Start Text passage

Judge: Virginia Keeny, Case: 22STCV25707, Date: 2025-03-06 Tentative Ruling

Case Number: 22STCV25707    Hearing Date: March 6, 2025    Dept: 45

OSTROVSKIY v. siRETSKIY, et al.

 

demurrer to SECOND amended complaint with motion to strike

 

Date of Hearing:          3/6/2025                                 Trial Date:       None set

Department:               45                                            Case No.:         22STCV25707

 

Moving Party:             Defendant Ronny Santana

Responding Party:       Plaintiff Yevgeny Ostrovskiy

 

BACKGROUND

 

This action arises out of a contractual agreement for real estate investment services. On August 9, 20222, Plaintiff Yevgeny Ostrovskiy (“Plaintiff”) filed the operative Second Amended Complaint (“SAC”) against Defendants Mikhail Siretskiy (“Siretskiy”); The Siretskiy Organization (“TSO”); Siretskiy Real Estate Inc. (“SRE”); Big Block Realty, Inc. (“Big Block”); and Ronny Santana (“Santana”) (collectively, “Defendants”), and DOES 6-50, inclusive for: (1) Breach of Contract; (2) Fraud; (3) Breach of Fiduciary Duty; and (4) Theft.

End Text passage

- [What is expected]:
From the tentative ruling above, list every cause of action the Second Amended Complaint brings against the defendants.

Start Collected data

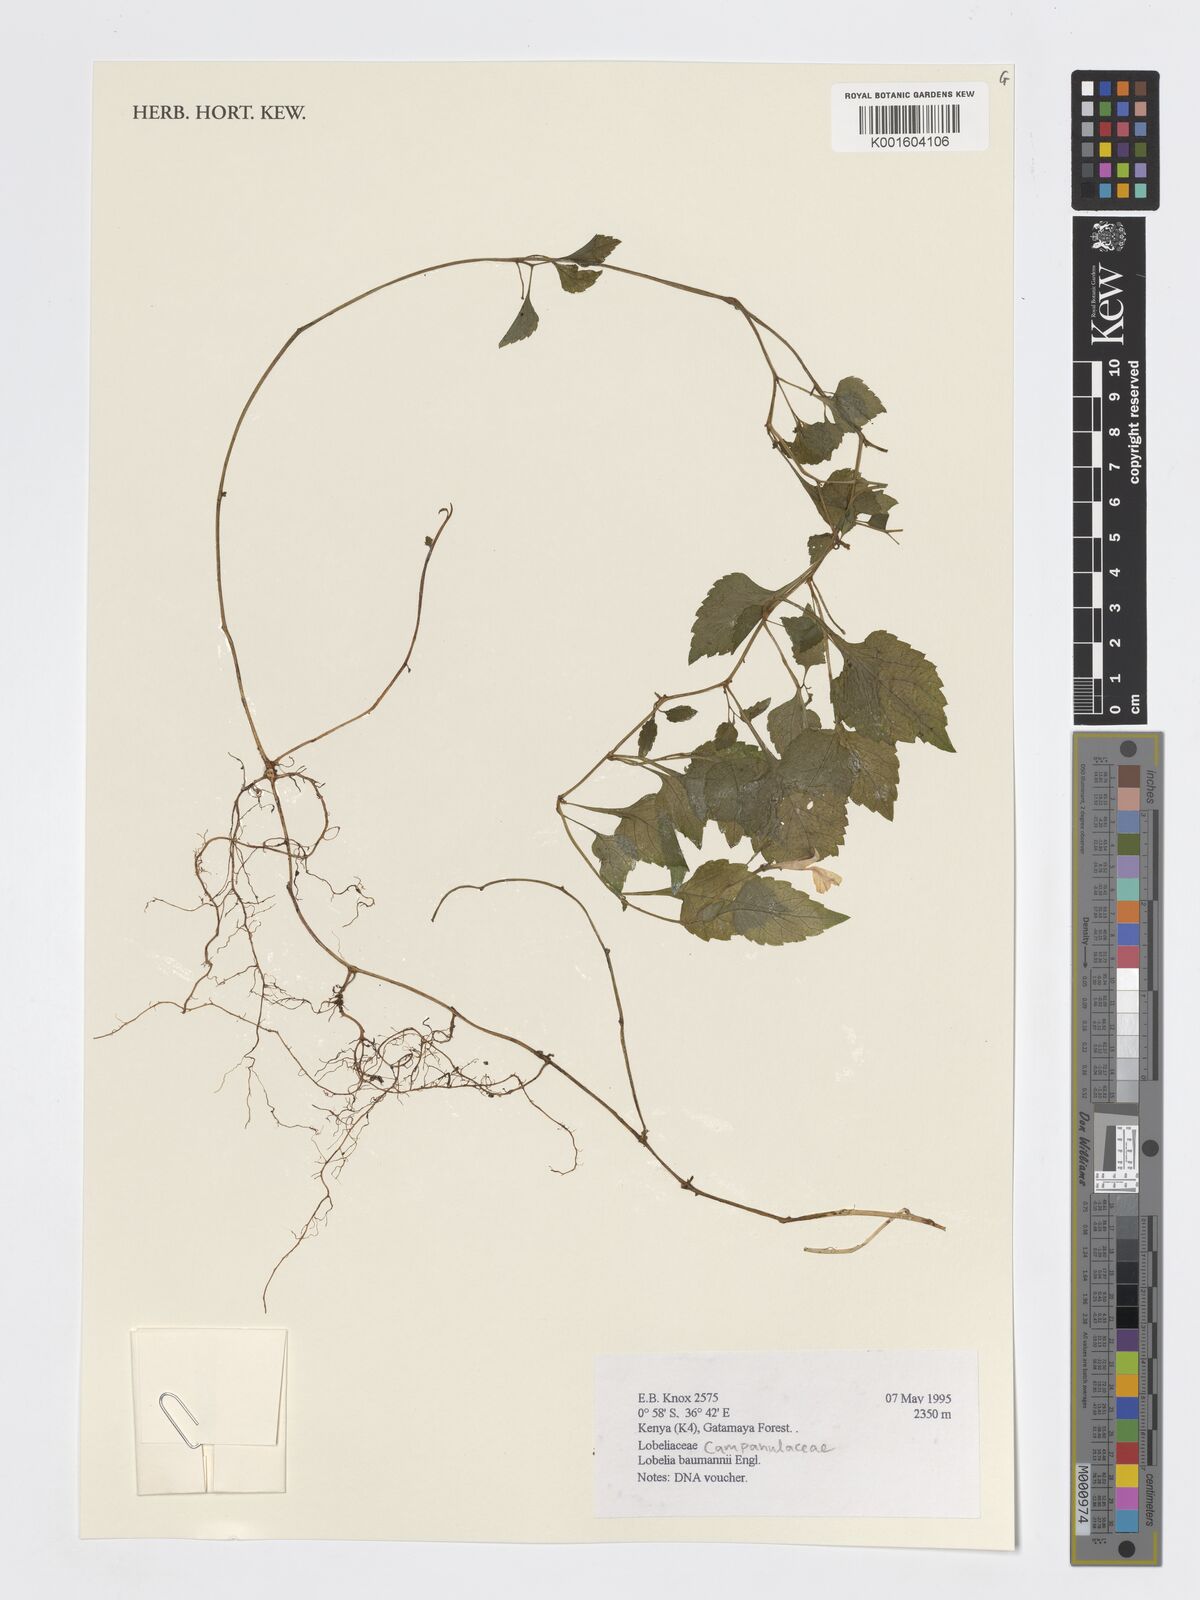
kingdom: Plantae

End Collected data

- [Result for this task]:
1. Breach of Contract
2. Fraud
3. Breach of Fiduciary Duty
4. Theft